Учиться оказалось тоже нелегко. Хотя уровень ее знаний во многом оказался выше, чем у остальных, языком она владела не настолько хорошо, чтобы понимать быструю разговорную речь.
Всех учениц, кроме старшеклассниц, заставляли носить школьную форму, дурацкую юбку в складку и клетчатый пиджак. Катя, дома не вылезавшая из джинсов, чувствовала себя неуютно и постоянно мерзла. Но самым тяжелым испытанием оказалась необходимость постоянно, ежесекундно находиться в обществе других людей. Спальни здесь были на несколько человек, ели одновременно всей школой в большой столовой, домашние задания делали в общих классах, отдыхали обязательно вместе, по крайней мере в одних помещениях. Единый для всех насыщенный график не оставлял девочкам ни минуты личного времени, ни малейшей возможности побыть в одиночестве. Здесь даже мылись в общем душе, туалетные кабинки закрывались так, чтобы были видны головы и ноги. Все эти дурацкие правила были для Кати настоящей пыткой, и она из чувства протеста то и дело их нарушала, за что ее постоянно наказывали.
Будучи «совой», полуночницей, Катя дома ложилась спать поздно, не раньше двенадцати, утром поднималась с огромным трудом и в выходные спала до полудня.

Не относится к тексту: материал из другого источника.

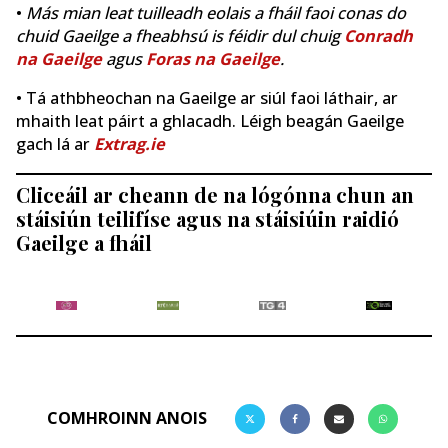
•
Más mian leat tuilleadh eolais a fháil faoi conas do
chuid Gaeilge a fheabhsú is féidir dul chuig
Conradh
na Gaeilge
agus
Foras na Gaeilge
.
• Tá athbheochan na Gaeilge ar siúl faoi láthair, ar
mhaith leat páirt a ghlacadh. Léigh beagán Gaeilge
gach lá ar
Extrag.ie
Cliceáil ar cheann de na lógónna chun an
stáisiún teilifíse agus na stáisiúin raidió
Gaeilge a fháil
COMHROINN ANOIS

Здесь же и в будни, и в праздники девочек поднимали в шесть часов, а отбой был в девять. После этого уже нельзя было ни зажечь лампу и почитать, ни встать с кровати — ябеда-американка тут же настучала бы об этом Вяленой Вобле. И Кате приходилось укладываться одновременно со всеми, она часами ворочалась без сна на жесткой спартанской постели, вставала с головной болью и целыми днями ходить сонная.